[Task input]

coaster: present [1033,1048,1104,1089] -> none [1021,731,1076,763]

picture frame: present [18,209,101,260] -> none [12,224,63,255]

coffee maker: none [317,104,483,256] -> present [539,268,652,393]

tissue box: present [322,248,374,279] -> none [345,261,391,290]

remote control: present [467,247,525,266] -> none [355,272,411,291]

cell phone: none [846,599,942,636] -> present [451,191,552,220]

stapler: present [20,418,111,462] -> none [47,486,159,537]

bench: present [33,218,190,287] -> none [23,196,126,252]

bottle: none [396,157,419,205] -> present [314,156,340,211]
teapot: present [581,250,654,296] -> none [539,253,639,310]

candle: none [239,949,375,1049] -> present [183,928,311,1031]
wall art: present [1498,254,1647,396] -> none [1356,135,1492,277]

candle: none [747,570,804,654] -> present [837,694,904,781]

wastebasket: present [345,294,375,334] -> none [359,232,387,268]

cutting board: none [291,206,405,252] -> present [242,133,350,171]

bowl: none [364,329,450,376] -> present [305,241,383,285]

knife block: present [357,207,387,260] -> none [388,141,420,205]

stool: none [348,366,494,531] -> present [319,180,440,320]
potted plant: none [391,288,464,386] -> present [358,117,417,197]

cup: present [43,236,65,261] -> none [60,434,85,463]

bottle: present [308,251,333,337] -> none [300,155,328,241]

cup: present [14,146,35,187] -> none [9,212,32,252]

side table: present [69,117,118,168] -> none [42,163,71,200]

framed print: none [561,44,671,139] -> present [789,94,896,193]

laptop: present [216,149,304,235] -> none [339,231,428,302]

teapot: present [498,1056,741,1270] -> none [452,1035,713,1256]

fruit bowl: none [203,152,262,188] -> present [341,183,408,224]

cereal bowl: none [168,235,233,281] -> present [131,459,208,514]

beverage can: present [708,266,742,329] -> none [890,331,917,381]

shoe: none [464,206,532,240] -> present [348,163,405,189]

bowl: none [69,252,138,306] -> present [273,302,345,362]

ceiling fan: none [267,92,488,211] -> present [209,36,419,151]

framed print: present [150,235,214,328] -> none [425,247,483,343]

[/Task input]

- [Assignment]: Your reply should be all of the data, returned exactly.

- [Exercise response]:
coaster: present [1033,1048,1104,1089] -> none [1021,731,1076,763]

picture frame: present [18,209,101,260] -> none [12,224,63,255]

coffee maker: none [317,104,483,256] -> present [539,268,652,393]

tissue box: present [322,248,374,279] -> none [345,261,391,290]

remote control: present [467,247,525,266] -> none [355,272,411,291]

cell phone: none [846,599,942,636] -> present [451,191,552,220]

stapler: present [20,418,111,462] -> none [47,486,159,537]

bench: present [33,218,190,287] -> none [23,196,126,252]

bottle: none [396,157,419,205] -> present [314,156,340,211]
teapot: present [581,250,654,296] -> none [539,253,639,310]

candle: none [239,949,375,1049] -> present [183,928,311,1031]
wall art: present [1498,254,1647,396] -> none [1356,135,1492,277]

candle: none [747,570,804,654] -> present [837,694,904,781]

wastebasket: present [345,294,375,334] -> none [359,232,387,268]

cutting board: none [291,206,405,252] -> present [242,133,350,171]

bowl: none [364,329,450,376] -> present [305,241,383,285]

knife block: present [357,207,387,260] -> none [388,141,420,205]

stool: none [348,366,494,531] -> present [319,180,440,320]
potted plant: none [391,288,464,386] -> present [358,117,417,197]

cup: present [43,236,65,261] -> none [60,434,85,463]

bottle: present [308,251,333,337] -> none [300,155,328,241]

cup: present [14,146,35,187] -> none [9,212,32,252]

side table: present [69,117,118,168] -> none [42,163,71,200]

framed print: none [561,44,671,139] -> present [789,94,896,193]

laptop: present [216,149,304,235] -> none [339,231,428,302]

teapot: present [498,1056,741,1270] -> none [452,1035,713,1256]

fruit bowl: none [203,152,262,188] -> present [341,183,408,224]

cereal bowl: none [168,235,233,281] -> present [131,459,208,514]

beverage can: present [708,266,742,329] -> none [890,331,917,381]

shoe: none [464,206,532,240] -> present [348,163,405,189]

bowl: none [69,252,138,306] -> present [273,302,345,362]

ceiling fan: none [267,92,488,211] -> present [209,36,419,151]

framed print: present [150,235,214,328] -> none [425,247,483,343]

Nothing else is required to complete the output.